LuckyR wrote: ↑November 2nd, 2021, 4:48 pm
Sushan wrote: ↑November 2nd, 2021, 7:16 am
This topic is about the November 2021 Philosophy Book of the Month, Natural Relief for Anxiety and Stress: A Practical Guide by Gustavo Kinrys, MD
The book is written by professionals, and I am sure they had no intention of providing false information. Yet I found it quite unusual for this book to have no citations at all. Maybe the authors thought to keep this book as a practical guide for the common people, and thought not to include citations. But I think the citations would have increased the credibility of the book.
What do you think? Is it okay for practical guides to not have citations?

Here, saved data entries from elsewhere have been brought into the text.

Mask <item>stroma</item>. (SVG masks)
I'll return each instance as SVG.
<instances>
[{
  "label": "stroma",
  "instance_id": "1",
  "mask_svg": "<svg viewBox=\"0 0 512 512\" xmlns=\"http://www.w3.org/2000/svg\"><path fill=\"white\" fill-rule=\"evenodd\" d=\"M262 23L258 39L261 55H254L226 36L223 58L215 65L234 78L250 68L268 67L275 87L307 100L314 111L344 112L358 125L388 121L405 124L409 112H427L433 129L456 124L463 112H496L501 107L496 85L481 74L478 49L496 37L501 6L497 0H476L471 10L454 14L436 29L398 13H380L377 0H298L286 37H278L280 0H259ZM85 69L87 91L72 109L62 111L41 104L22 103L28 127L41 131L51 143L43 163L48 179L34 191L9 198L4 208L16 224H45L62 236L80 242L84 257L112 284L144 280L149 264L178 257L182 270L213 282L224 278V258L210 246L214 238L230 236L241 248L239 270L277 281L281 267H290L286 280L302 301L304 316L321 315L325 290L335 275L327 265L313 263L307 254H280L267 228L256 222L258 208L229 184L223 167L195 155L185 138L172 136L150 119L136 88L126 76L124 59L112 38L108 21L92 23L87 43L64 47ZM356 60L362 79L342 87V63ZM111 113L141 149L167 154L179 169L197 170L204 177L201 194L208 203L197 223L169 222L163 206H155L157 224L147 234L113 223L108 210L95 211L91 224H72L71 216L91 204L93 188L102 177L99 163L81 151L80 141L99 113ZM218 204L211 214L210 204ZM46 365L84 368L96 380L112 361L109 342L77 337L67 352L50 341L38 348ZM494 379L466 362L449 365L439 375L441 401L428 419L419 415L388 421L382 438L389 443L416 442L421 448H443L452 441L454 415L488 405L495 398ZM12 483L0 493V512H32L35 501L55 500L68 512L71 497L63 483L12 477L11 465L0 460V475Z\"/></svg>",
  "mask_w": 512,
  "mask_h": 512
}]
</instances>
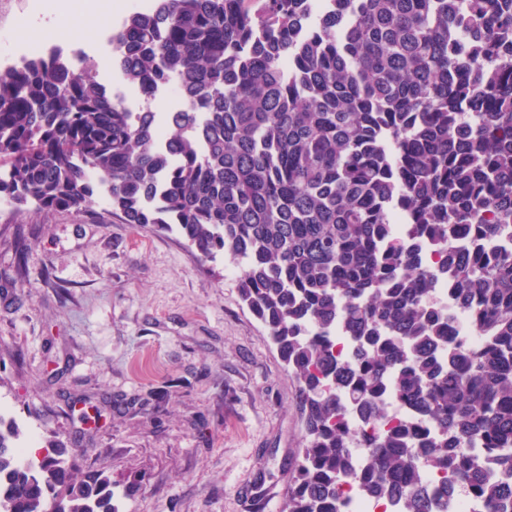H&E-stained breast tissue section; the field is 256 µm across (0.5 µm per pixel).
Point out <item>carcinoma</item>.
<instances>
[{"instance_id": "1", "label": "carcinoma", "mask_w": 512, "mask_h": 512, "mask_svg": "<svg viewBox=\"0 0 512 512\" xmlns=\"http://www.w3.org/2000/svg\"><path fill=\"white\" fill-rule=\"evenodd\" d=\"M156 0L112 41L130 112L53 49L0 67V200L177 229L241 265L242 301L297 384L304 423L279 512H441L422 476L512 512V0ZM403 214L406 237L391 233ZM441 258L423 265L413 244ZM441 277L478 349L449 333ZM353 343L336 353V329ZM409 416L383 425L388 396ZM0 415V512H119L116 482L52 432L23 464ZM367 451L362 466L352 447ZM160 104L174 106L170 109L181 108L184 106L185 101L177 83H170L155 94V97L151 102L152 111L156 112V109Z\"/></svg>"}]
</instances>
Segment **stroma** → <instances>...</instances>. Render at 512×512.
<instances>
[{
    "label": "stroma",
    "mask_w": 512,
    "mask_h": 512,
    "mask_svg": "<svg viewBox=\"0 0 512 512\" xmlns=\"http://www.w3.org/2000/svg\"><path fill=\"white\" fill-rule=\"evenodd\" d=\"M73 32L113 94L99 23L69 0H0V40ZM25 243V257L16 254ZM240 269L177 230L95 211L0 206V406L85 469L141 486L121 512H278L303 434L296 384L241 302Z\"/></svg>",
    "instance_id": "stroma-1"
}]
</instances>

How can the reader be sure about the content and provided information?
There are several ways of looking at this topic. Certainly I would fault the authors if they write: many studies show... Yet cite no studies. Or if they imply a controversial opinion is correct, yet don't explain why. OTOH it would not be unreasonable to say anecdotally that this or that technique works in my experience.
Well, actually the authors have mentioned 'the studies say....' without mentioning specific studies. I think that makes the statement less credible. Anyone can write a book with their own experience. But the reader has the right to be certain about the credibility of what he/she reads. Here the authors have just implied 'yes, what we say are true, and the researches say so' without specifically naming any.
At the same time I believe citations should be included whether you mention or not about any resources because definitely every author refer to resources unless they invented something or researched and found something. That citation will atleast give the credit to the original source.